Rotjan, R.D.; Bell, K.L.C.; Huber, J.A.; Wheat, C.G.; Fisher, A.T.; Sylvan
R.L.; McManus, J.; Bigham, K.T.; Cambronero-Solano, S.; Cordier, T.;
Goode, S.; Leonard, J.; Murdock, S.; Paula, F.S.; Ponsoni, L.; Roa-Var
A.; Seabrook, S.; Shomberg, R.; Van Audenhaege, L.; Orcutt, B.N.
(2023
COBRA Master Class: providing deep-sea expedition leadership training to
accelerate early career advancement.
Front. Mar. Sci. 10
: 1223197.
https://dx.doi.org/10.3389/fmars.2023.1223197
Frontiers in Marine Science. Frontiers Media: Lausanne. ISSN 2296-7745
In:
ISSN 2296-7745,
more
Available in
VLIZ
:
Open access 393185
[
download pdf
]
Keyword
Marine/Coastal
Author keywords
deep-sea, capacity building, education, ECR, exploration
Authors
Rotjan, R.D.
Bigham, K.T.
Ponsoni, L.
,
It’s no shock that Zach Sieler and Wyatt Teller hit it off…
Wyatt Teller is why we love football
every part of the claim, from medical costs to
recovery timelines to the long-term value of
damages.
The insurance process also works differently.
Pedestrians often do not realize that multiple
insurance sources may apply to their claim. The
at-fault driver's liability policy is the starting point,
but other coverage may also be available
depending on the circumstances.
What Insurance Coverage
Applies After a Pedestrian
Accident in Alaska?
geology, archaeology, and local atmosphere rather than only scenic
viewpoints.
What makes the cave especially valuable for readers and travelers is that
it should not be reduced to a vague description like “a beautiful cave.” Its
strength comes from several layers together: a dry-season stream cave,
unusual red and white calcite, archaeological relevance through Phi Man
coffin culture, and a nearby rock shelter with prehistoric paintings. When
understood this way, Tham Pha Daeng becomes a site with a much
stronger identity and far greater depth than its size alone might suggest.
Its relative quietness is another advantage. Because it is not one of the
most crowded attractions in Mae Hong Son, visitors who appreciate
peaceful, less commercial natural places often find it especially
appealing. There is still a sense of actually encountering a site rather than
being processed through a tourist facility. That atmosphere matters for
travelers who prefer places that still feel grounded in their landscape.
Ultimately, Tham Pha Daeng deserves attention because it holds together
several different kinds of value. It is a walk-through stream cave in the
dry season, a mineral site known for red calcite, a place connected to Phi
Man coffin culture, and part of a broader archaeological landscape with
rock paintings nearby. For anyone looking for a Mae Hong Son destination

================================

In the listing above, find the line with "https://dx.doi.org/10.3389/fmars.2023.1223197" and the line with "Author keywords"; set down exactly those two lines and every line between them, nothing more.

https://dx.doi.org/10.3389/fmars.2023.1223197
Frontiers in Marine Science. Frontiers Media: Lausanne. ISSN 2296-7745
In:
ISSN 2296-7745,
more
Available in
VLIZ
:
Open access 393185
[
download pdf
]
Keyword
Marine/Coastal
Author keywords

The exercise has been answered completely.